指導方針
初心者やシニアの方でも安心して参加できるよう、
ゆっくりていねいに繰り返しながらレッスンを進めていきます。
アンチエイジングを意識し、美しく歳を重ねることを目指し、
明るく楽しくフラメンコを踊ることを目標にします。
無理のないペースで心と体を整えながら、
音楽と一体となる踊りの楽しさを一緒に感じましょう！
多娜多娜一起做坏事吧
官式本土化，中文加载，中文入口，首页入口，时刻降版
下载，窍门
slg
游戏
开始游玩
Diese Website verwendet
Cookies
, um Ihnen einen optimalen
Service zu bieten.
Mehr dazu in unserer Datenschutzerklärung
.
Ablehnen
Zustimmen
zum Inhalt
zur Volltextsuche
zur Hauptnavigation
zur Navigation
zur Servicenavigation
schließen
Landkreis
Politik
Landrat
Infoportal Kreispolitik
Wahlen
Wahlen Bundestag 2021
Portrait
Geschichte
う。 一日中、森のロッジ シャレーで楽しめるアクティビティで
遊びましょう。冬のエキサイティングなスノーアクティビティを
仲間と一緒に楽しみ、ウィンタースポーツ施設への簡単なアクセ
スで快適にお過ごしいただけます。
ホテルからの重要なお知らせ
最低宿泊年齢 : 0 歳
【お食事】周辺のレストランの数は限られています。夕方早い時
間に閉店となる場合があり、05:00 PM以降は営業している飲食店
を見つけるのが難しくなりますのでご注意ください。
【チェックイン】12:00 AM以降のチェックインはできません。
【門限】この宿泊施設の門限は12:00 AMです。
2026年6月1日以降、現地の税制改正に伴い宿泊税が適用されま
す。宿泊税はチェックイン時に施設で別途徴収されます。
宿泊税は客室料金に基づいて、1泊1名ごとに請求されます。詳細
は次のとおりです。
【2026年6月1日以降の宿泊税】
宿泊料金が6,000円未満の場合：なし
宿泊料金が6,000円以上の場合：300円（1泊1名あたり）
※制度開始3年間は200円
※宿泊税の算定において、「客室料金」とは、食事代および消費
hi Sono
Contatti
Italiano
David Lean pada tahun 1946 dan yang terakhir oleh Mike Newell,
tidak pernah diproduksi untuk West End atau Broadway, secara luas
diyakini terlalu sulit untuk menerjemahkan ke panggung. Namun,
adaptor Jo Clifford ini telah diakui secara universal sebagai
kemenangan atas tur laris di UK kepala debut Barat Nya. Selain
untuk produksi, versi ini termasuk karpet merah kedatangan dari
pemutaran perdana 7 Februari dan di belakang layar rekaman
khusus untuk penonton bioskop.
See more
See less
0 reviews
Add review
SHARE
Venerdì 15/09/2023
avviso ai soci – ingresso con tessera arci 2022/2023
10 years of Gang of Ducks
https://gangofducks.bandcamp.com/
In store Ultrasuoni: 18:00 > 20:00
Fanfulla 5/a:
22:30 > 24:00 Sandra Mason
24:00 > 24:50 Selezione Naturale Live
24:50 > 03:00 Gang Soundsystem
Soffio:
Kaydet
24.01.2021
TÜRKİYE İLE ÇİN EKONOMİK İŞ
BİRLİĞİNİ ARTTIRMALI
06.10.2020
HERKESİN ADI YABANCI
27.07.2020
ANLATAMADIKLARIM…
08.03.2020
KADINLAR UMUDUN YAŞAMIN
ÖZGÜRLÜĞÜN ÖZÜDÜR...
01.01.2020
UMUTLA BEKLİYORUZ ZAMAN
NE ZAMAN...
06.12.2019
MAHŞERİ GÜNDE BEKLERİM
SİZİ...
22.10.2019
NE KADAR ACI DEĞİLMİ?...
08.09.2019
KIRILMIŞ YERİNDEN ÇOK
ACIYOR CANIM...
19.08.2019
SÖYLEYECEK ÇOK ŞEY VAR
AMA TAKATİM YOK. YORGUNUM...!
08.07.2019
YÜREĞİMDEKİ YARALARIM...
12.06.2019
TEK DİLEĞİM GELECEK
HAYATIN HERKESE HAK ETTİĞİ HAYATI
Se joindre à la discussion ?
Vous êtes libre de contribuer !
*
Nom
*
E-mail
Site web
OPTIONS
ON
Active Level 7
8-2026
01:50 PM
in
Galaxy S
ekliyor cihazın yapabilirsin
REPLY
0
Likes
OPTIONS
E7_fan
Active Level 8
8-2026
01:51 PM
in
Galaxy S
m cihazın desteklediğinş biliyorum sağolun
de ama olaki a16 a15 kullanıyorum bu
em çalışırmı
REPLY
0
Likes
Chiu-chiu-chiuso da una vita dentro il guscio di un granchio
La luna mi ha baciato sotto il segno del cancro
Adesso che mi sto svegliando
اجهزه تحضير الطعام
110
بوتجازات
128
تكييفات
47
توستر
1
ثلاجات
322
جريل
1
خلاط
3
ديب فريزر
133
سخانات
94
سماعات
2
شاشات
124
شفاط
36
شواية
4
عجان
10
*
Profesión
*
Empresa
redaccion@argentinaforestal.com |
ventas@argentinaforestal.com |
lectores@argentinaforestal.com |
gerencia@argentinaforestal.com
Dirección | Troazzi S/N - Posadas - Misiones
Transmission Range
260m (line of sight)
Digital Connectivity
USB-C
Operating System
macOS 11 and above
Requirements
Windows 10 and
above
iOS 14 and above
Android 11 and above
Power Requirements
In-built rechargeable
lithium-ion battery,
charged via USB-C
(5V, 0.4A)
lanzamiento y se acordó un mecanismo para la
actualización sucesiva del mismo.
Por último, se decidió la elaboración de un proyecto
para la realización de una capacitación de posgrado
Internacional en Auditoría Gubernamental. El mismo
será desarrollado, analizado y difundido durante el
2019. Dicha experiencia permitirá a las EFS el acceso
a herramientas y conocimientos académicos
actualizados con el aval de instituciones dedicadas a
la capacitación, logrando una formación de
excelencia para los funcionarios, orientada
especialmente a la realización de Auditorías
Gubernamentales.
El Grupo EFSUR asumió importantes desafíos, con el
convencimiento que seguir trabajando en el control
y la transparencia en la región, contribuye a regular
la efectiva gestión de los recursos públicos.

* Task to complete *
Word for word, copy out the data.

* Result below *
指導方針
初心者やシニアの方でも安心して参加できるよう、
ゆっくりていねいに繰り返しながらレッスンを進めていきます。
アンチエイジングを意識し、美しく歳を重ねることを目指し、
明るく楽しくフラメンコを踊ることを目標にします。
無理のないペースで心と体を整えながら、
音楽と一体となる踊りの楽しさを一緒に感じましょう！
多娜多娜一起做坏事吧
官式本土化，中文加载，中文入口，首页入口，时刻降版
下载，窍门
slg
游戏
开始游玩
Diese Website verwendet
Cookies
, um Ihnen einen optimalen
Service zu bieten.
Mehr dazu in unserer Datenschutzerklärung
.
Ablehnen
Zustimmen
zum Inhalt
zur Volltextsuche
zur Hauptnavigation
zur Navigation
zur Servicenavigation
schließen
Landkreis
Politik
Landrat
Infoportal Kreispolitik
Wahlen
Wahlen Bundestag 2021
Portrait
Geschichte
う。 一日中、森のロッジ シャレーで楽しめるアクティビティで
遊びましょう。冬のエキサイティングなスノーアクティビティを
仲間と一緒に楽しみ、ウィンタースポーツ施設への簡単なアクセ
スで快適にお過ごしいただけます。
ホテルからの重要なお知らせ
最低宿泊年齢 : 0 歳
【お食事】周辺のレストランの数は限られています。夕方早い時
間に閉店となる場合があり、05:00 PM以降は営業している飲食店
を見つけるのが難しくなりますのでご注意ください。
【チェックイン】12:00 AM以降のチェックインはできません。
【門限】この宿泊施設の門限は12:00 AMです。
2026年6月1日以降、現地の税制改正に伴い宿泊税が適用されま
す。宿泊税はチェックイン時に施設で別途徴収されます。
宿泊税は客室料金に基づいて、1泊1名ごとに請求されます。詳細
は次のとおりです。
【2026年6月1日以降の宿泊税】
宿泊料金が6,000円未満の場合：なし
宿泊料金が6,000円以上の場合：300円（1泊1名あたり）
※制度開始3年間は200円
※宿泊税の算定において、「客室料金」とは、食事代および消費
hi Sono
Contatti
Italiano
David Lean pada tahun 1946 dan yang terakhir oleh Mike Newell,
tidak pernah diproduksi untuk West End atau Broadway, secara luas
diyakini terlalu sulit untuk menerjemahkan ke panggung. Namun,
adaptor Jo Clifford ini telah diakui secara universal sebagai
kemenangan atas tur laris di UK kepala debut Barat Nya. Selain
untuk produksi, versi ini termasuk karpet merah kedatangan dari
pemutaran perdana 7 Februari dan di belakang layar rekaman
khusus untuk penonton bioskop.
See more
See less
0 reviews
Add review
SHARE
Venerdì 15/09/2023
avviso ai soci – ingresso con tessera arci 2022/2023
10 years of Gang of Ducks
https://gangofducks.bandcamp.com/
In store Ultrasuoni: 18:00 > 20:00
Fanfulla 5/a:
22:30 > 24:00 Sandra Mason
24:00 > 24:50 Selezione Naturale Live
24:50 > 03:00 Gang Soundsystem
Soffio:
Kaydet
24.01.2021
TÜRKİYE İLE ÇİN EKONOMİK İŞ
BİRLİĞİNİ ARTTIRMALI
06.10.2020
HERKESİN ADI YABANCI
27.07.2020
ANLATAMADIKLARIM…
08.03.2020
KADINLAR UMUDUN YAŞAMIN
ÖZGÜRLÜĞÜN ÖZÜDÜR...
01.01.2020
UMUTLA BEKLİYORUZ ZAMAN
NE ZAMAN...
06.12.2019
MAHŞERİ GÜNDE BEKLERİM
SİZİ...
22.10.2019
NE KADAR ACI DEĞİLMİ?...
08.09.2019
KIRILMIŞ YERİNDEN ÇOK
ACIYOR CANIM...
19.08.2019
SÖYLEYECEK ÇOK ŞEY VAR
AMA TAKATİM YOK. YORGUNUM...!
08.07.2019
YÜREĞİMDEKİ YARALARIM...
12.06.2019
TEK DİLEĞİM GELECEK
HAYATIN HERKESE HAK ETTİĞİ HAYATI
Se joindre à la discussion ?
Vous êtes libre de contribuer !
*
Nom
*
E-mail
Site web
OPTIONS
ON
Active Level 7
8-2026
01:50 PM
in
Galaxy S
ekliyor cihazın yapabilirsin
REPLY
0
Likes
OPTIONS
E7_fan
Active Level 8
8-2026
01:51 PM
in
Galaxy S
m cihazın desteklediğinş biliyorum sağolun
de ama olaki a16 a15 kullanıyorum bu
em çalışırmı
REPLY
0
Likes
Chiu-chiu-chiuso da una vita dentro il guscio di un granchio
La luna mi ha baciato sotto il segno del cancro
Adesso che mi sto svegliando
اجهزه تحضير الطعام
110
بوتجازات
128
تكييفات
47
توستر
1
ثلاجات
322
جريل
1
خلاط
3
ديب فريزر
133
سخانات
94
سماعات
2
شاشات
124
شفاط
36
شواية
4
عجان
10
*
Profesión
*
Empresa
redaccion@argentinaforestal.com |
ventas@argentinaforestal.com |
lectores@argentinaforestal.com |
gerencia@argentinaforestal.com
Dirección | Troazzi S/N - Posadas - Misiones
Transmission Range
260m (line of sight)
Digital Connectivity
USB-C
Operating System
macOS 11 and above
Requirements
Windows 10 and
above
iOS 14 and above
Android 11 and above
Power Requirements
In-built rechargeable
lithium-ion battery,
charged via USB-C
(5V, 0.4A)
lanzamiento y se acordó un mecanismo para la
actualización sucesiva del mismo.
Por último, se decidió la elaboración de un proyecto
para la realización de una capacitación de posgrado
Internacional en Auditoría Gubernamental. El mismo
será desarrollado, analizado y difundido durante el
2019. Dicha experiencia permitirá a las EFS el acceso
a herramientas y conocimientos académicos
actualizados con el aval de instituciones dedicadas a
la capacitación, logrando una formación de
excelencia para los funcionarios, orientada
especialmente a la realización de Auditorías
Gubernamentales.
El Grupo EFSUR asumió importantes desafíos, con el
convencimiento que seguir trabajando en el control
y la transparencia en la región, contribuye a regular
la efectiva gestión de los recursos públicos.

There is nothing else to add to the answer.